[Aim of the task]
Reproduce verbatim the part of the records that runs from the line containing "pose: elev=184.0 azim=139.9" up to and including the line containing "Dot at: (195, 145)".

[Material supplied]
◇ ◇ ◇ ◇
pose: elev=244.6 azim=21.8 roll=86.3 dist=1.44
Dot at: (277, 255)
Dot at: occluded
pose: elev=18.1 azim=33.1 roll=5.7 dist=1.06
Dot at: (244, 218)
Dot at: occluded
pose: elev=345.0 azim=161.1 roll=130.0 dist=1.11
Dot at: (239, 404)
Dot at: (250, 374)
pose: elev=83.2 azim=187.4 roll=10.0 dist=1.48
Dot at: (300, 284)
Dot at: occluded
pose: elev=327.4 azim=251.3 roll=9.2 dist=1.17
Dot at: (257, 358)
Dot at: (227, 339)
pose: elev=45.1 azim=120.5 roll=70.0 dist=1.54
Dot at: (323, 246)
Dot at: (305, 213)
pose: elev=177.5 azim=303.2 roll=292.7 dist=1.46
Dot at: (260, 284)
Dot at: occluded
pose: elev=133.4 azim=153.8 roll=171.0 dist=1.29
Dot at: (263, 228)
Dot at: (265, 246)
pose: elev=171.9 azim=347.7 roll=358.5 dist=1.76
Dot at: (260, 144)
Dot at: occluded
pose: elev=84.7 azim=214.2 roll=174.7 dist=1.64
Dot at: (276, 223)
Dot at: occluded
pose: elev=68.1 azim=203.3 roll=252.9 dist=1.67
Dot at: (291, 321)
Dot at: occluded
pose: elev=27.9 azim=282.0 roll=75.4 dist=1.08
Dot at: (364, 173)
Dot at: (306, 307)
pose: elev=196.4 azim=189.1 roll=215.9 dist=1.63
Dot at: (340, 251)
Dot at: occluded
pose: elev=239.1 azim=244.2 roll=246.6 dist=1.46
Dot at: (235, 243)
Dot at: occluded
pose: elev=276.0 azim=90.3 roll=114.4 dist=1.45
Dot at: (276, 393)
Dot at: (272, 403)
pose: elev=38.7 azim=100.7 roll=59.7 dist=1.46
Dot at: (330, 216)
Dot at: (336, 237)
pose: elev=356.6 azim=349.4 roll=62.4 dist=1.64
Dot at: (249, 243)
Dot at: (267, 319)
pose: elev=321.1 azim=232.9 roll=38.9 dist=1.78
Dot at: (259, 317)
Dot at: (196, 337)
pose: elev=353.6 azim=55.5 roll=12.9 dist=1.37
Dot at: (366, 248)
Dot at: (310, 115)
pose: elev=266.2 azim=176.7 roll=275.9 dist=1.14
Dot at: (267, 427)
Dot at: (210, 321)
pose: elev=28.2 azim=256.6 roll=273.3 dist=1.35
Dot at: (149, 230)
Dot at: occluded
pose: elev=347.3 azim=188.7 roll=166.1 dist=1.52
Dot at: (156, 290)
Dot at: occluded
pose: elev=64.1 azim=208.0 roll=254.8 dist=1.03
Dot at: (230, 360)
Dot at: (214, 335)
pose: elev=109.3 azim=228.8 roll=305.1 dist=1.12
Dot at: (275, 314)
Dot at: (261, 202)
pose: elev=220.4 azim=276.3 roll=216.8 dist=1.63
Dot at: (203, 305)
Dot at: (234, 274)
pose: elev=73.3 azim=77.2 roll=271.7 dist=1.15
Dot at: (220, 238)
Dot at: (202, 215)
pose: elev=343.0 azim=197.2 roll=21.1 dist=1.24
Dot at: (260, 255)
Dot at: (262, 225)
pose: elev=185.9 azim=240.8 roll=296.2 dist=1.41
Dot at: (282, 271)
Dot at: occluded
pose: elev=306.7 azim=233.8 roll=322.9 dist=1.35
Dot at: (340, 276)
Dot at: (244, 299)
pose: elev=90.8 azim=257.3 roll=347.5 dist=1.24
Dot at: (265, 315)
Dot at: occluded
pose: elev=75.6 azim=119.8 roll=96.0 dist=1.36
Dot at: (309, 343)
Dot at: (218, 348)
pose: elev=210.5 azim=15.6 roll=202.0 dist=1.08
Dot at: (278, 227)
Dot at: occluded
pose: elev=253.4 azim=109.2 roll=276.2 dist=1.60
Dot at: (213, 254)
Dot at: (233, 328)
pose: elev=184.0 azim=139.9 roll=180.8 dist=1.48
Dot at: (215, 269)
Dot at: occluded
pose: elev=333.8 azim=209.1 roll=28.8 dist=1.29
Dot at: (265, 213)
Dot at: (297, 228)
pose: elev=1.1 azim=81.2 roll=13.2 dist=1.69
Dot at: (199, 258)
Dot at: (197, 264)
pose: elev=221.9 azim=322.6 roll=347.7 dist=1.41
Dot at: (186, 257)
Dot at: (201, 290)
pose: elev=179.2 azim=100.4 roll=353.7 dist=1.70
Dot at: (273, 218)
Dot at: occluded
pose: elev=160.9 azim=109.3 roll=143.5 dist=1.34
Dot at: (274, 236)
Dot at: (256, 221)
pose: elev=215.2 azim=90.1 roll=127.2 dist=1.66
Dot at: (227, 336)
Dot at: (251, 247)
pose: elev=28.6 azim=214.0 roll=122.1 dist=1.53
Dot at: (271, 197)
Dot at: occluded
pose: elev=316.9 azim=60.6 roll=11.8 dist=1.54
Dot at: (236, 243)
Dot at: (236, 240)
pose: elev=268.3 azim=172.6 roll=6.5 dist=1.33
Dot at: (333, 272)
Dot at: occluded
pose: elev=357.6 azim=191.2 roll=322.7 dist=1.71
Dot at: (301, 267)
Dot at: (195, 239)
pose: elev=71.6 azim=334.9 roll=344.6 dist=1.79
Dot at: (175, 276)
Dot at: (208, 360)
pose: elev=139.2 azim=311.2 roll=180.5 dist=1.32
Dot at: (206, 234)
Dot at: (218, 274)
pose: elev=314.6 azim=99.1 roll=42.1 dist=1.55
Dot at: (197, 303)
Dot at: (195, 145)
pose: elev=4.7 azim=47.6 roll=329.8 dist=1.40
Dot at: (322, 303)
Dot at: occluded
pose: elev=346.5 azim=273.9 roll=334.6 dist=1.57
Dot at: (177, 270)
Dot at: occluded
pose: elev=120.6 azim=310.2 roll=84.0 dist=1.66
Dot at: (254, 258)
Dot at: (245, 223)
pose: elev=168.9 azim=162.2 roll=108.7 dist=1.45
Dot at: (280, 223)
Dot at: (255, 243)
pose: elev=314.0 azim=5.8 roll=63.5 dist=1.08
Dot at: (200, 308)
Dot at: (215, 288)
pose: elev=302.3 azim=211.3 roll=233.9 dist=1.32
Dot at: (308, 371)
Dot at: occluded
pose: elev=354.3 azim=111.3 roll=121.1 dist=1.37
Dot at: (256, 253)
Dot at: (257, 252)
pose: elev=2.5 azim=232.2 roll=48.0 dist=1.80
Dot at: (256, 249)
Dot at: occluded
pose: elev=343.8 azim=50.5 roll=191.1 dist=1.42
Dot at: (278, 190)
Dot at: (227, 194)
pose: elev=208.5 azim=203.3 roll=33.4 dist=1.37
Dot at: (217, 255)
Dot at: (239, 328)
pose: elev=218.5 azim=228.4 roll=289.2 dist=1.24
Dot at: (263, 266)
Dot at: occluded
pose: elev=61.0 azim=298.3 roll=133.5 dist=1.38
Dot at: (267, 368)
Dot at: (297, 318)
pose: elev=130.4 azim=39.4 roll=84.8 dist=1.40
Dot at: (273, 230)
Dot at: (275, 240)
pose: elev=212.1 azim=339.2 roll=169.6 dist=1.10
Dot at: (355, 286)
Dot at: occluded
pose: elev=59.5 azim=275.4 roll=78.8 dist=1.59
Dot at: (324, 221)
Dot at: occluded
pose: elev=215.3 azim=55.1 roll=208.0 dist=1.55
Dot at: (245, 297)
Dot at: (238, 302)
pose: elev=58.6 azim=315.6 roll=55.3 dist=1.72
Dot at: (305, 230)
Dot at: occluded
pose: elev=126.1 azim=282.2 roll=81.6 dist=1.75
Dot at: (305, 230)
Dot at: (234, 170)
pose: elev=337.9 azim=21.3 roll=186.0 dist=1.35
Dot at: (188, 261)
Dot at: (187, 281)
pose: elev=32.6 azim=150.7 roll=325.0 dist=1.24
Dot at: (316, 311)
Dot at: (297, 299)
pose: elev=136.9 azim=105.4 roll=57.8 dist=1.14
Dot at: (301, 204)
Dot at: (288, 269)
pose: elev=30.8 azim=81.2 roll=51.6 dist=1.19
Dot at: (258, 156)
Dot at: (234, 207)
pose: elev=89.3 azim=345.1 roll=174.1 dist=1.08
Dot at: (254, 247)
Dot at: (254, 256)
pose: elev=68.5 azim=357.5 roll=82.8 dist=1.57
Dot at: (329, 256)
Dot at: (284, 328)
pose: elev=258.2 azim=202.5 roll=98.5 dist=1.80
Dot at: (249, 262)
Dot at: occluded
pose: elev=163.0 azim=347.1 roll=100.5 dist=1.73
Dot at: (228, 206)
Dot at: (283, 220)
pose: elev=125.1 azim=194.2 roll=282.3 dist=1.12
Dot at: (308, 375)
◇ ◇ ◇ ◇
[Response for this exercise]
pose: elev=184.0 azim=139.9 roll=180.8 dist=1.48
Dot at: (215, 269)
Dot at: occluded
pose: elev=333.8 azim=209.1 roll=28.8 dist=1.29
Dot at: (265, 213)
Dot at: (297, 228)
pose: elev=1.1 azim=81.2 roll=13.2 dist=1.69
Dot at: (199, 258)
Dot at: (197, 264)
pose: elev=221.9 azim=322.6 roll=347.7 dist=1.41
Dot at: (186, 257)
Dot at: (201, 290)
pose: elev=179.2 azim=100.4 roll=353.7 dist=1.70
Dot at: (273, 218)
Dot at: occluded
pose: elev=160.9 azim=109.3 roll=143.5 dist=1.34
Dot at: (274, 236)
Dot at: (256, 221)
pose: elev=215.2 azim=90.1 roll=127.2 dist=1.66
Dot at: (227, 336)
Dot at: (251, 247)
pose: elev=28.6 azim=214.0 roll=122.1 dist=1.53
Dot at: (271, 197)
Dot at: occluded
pose: elev=316.9 azim=60.6 roll=11.8 dist=1.54
Dot at: (236, 243)
Dot at: (236, 240)
pose: elev=268.3 azim=172.6 roll=6.5 dist=1.33
Dot at: (333, 272)
Dot at: occluded
pose: elev=357.6 azim=191.2 roll=322.7 dist=1.71
Dot at: (301, 267)
Dot at: (195, 239)
pose: elev=71.6 azim=334.9 roll=344.6 dist=1.79
Dot at: (175, 276)
Dot at: (208, 360)
pose: elev=139.2 azim=311.2 roll=180.5 dist=1.32
Dot at: (206, 234)
Dot at: (218, 274)
pose: elev=314.6 azim=99.1 roll=42.1 dist=1.55
Dot at: (197, 303)
Dot at: (195, 145)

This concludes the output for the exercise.